** START Document passage **
# Smoking cheese



## sausageface (Sep 10, 2015)

Hi there from sunny Kootenays British Columbia   wanting to known if a person was to have a very soft cheese like Velveeta could you use a smoke generator to smoke the cheese with out melting it into a big BLOB just using the smoker for a collection chamber at a very low temp Thks for any thoughts


----------



## dirtsailor2003 (Sep 10, 2015)

Yes as long as you can keep the smoker cold. I have done cream cheese and try and keep the smoker under 50 degrees Fahrenheit


----------



## dirtsailor2003 (Sep 10, 2015)

Oh yeah while youre at it smoke some butter too.


----------



## wade (Sep 10, 2015)

Smoked butter is easy - You may find this helpful http://www.smokingmeatforums.com/t/156589/smoked-butter-q-view


----------



## sausageface (Sep 10, 2015)

So I want to thank both of you so Eade if you keep the temp at about 50  deg. will it say together  or will we end up with a butter puddle


----------



## dirtsailor2003 (Sep 10, 2015)

50 is fine. We keep our butter on the counter year round and it only starts getting really soft around 70.


----------



## sausageface (Sep 10, 2015)

sorry about the  E instead  of the W fat fingers


----------



## sausageface (Sep 10, 2015)

What is a wood to use a hickory or pecan  apple or what do you suggest


----------



## dirtsailor2003 (Sep 10, 2015)

I prefer mild fruity or nutty wood like apple, peach, cherry, pecan. Alder is also a good mild wood option. 

I usually only smoke cheese for 4 hours and butter for two. Both need to rest 2-4 weeks before using.


----------



## ontario smoker (Sep 10, 2015)

Interesting post.  I had no idea that the cheese had to rest for such a time.  Does this help with the strong smoke taste?  I've tried a few times and didn't enjoy it.  My cheese always sweats and tastes like ash.  Should I wait for the outside to dry like meat smoking?


----------



## atomicsmoke (Sep 10, 2015)

Definitely. The rest time allows smoke flavour to mellow out and "mature". Make sure the surface is dry before you wrap it. Don't wipe (you wipe smoke along with water). Let it air dry.


----------



## ontario smoker (Sep 10, 2015)

Thanked for the info.  Will try and smoke some up on the weekend.  Would vacuum sealing speed things up?


----------



## atomicsmoke (Sep 10, 2015)

Not really, but it keeps better. I suggest you do a big batch. You wont regret it when you open some of those packages for Christmas dinner. Also...makes great Christmas present.


----------



## ontario smoker (Sep 10, 2015)

You just talked me into it.  Got a little cheese making place just down the road from me.  I'll get the freshest stuff I can so it'll keep longer.  Thanks again


----------



## atomicsmoke (Sep 10, 2015)
** END Document passage **
** START Data entries **
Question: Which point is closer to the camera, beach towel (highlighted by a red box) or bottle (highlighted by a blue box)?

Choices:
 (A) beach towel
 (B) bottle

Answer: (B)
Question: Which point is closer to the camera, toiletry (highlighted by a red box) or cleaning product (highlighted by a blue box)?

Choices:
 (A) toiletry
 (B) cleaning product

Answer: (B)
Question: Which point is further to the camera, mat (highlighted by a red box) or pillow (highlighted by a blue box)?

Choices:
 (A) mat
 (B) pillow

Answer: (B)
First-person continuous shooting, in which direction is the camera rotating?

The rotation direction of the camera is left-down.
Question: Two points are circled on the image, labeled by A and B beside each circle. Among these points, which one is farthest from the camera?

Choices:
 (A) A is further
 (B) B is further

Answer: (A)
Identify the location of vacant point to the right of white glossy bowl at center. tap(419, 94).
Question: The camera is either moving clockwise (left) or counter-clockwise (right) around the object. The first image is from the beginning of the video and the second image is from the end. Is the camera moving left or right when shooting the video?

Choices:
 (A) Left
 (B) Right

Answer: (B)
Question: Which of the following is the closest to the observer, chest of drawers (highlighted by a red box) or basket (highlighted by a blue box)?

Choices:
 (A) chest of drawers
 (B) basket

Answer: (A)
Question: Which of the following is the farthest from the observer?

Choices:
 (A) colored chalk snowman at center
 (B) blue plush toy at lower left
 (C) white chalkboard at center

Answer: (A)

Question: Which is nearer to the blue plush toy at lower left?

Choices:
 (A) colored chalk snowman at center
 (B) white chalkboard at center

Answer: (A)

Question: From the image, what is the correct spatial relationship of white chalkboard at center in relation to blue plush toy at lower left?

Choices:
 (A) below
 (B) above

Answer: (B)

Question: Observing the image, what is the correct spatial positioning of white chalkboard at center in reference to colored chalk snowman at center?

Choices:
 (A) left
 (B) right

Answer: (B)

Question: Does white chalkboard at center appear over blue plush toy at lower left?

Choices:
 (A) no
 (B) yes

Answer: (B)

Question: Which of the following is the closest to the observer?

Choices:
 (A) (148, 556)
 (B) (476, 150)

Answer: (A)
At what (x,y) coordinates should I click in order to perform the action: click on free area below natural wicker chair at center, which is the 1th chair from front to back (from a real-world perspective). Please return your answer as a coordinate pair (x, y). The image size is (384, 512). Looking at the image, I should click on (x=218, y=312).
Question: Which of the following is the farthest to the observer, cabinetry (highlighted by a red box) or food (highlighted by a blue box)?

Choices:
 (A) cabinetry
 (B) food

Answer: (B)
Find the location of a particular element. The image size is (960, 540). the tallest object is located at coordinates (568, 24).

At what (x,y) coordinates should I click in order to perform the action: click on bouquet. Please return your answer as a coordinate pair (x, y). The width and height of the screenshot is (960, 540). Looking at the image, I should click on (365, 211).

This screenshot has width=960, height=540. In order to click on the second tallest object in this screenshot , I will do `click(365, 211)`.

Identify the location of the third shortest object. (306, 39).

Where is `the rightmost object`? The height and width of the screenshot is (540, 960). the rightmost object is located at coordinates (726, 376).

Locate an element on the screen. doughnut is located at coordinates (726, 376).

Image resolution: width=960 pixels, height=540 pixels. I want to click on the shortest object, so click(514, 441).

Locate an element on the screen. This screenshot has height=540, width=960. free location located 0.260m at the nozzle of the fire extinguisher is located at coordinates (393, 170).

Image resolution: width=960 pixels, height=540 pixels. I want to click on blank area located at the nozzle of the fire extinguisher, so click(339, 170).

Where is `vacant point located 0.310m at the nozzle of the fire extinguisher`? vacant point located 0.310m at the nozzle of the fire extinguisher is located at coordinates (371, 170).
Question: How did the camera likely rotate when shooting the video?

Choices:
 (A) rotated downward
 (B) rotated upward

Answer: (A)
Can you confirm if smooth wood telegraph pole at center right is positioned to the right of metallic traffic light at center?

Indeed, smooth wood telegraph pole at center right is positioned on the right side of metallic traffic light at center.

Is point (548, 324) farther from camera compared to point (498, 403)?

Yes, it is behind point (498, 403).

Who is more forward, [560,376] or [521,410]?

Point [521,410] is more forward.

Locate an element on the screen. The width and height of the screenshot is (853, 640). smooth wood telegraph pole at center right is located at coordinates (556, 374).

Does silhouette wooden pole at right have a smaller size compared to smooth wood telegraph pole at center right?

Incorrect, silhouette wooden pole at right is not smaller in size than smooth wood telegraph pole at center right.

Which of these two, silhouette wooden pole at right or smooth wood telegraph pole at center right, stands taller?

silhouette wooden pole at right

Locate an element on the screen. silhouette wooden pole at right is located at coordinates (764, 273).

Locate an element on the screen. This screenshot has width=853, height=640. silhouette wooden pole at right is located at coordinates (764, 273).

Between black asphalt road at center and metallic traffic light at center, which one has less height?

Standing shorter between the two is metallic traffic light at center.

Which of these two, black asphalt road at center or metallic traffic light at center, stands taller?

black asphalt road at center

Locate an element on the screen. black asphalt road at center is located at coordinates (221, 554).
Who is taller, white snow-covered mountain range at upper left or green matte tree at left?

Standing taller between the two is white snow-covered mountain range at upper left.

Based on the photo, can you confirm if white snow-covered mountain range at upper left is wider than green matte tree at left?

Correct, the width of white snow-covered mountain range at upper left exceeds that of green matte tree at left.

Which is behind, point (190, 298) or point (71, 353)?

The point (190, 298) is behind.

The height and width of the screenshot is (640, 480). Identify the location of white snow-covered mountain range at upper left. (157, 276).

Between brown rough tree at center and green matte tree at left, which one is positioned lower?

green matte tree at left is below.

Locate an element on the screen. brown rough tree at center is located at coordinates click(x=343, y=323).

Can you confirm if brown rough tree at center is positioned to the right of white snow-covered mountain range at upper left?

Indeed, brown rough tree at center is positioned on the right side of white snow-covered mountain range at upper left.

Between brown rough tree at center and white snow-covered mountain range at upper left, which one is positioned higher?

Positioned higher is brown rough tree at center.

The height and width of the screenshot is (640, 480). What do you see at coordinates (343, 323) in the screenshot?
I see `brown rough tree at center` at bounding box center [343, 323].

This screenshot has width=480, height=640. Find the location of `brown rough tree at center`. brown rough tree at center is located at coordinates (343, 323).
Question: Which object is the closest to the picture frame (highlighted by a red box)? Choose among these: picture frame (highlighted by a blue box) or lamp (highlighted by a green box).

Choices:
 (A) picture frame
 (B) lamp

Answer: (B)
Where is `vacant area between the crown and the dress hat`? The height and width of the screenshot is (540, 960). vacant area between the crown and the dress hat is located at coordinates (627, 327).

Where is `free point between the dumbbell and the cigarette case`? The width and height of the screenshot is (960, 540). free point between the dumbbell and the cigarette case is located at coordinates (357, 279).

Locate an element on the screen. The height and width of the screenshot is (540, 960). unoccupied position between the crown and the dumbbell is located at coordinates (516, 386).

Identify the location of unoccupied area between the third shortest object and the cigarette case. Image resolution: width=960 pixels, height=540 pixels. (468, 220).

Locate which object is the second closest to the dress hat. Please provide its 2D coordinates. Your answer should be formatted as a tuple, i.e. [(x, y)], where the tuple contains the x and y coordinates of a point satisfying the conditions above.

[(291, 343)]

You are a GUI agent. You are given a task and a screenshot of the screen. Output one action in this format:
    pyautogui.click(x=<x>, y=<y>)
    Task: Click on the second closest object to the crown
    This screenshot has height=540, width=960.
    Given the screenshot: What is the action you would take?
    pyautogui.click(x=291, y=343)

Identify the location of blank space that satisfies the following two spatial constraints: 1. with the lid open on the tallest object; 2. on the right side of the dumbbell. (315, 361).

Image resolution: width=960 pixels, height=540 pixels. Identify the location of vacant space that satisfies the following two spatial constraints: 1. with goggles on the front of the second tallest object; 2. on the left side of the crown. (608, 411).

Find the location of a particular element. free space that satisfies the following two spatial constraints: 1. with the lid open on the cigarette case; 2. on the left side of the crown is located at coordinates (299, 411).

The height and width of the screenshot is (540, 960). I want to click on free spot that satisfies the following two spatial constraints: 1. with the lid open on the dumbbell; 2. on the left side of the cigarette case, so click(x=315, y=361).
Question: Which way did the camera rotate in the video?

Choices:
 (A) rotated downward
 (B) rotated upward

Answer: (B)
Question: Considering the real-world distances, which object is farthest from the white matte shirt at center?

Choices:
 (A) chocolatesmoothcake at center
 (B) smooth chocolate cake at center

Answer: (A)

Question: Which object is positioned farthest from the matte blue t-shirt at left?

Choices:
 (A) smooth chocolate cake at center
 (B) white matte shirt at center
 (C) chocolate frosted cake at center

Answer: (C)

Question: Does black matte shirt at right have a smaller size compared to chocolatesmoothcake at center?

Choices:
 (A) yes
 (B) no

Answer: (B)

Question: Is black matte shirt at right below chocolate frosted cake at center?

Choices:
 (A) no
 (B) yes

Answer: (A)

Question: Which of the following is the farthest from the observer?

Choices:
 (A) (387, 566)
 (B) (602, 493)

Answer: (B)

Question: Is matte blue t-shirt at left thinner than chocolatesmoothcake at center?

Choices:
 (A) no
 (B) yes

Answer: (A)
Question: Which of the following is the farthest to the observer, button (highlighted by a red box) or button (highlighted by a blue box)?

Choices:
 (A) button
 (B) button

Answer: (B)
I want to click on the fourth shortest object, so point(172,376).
** END Data entries **
**Work to complete:**
• A. Answer these questions from the smoking cheese thread:
(i) What temperature does dirtsailor2003 try to keep the smoker under when doing cream cheese?
(ii) How long does dirtsailor2003 usually smoke butter?
(iii) How does atomicsmoke say the surface of the cheese should be dried before wrapping?
• B. Please say whether each statement agrees with the smoking cheese thread, and quote the words that decide it:
(i) dirtsailor2003 says butter left on the counter only starts getting really soft around 70.
(ii) atomicsmoke says vacuum sealing speeds up the rest period.
(iii) sausageface writes from Ontario.
• C. From the smoking cheese thread, write out the part that opens with the words containing "I prefer mild" and closes with "weeks before using.".
The listing has nothing to do with the smoking cheese thread.

**Outputs by task:**
• A.
(i) Under 50 degrees Fahrenheit.
(ii) Two hours.
(iii) Let it air dry, without wiping.

• B.
(i) Yes: "it only starts getting really soft around 70."
(ii) No: "Not really, but it keeps better."
(iii) No: "Hi there from sunny Kootenays British Columbia"

• C.
I prefer mild fruity or nutty wood like apple, peach, cherry, pecan. Alder is also a good mild wood option. 

I usually only smoke cheese for 4 hours and butter for two. Both need to rest 2-4 weeks before using.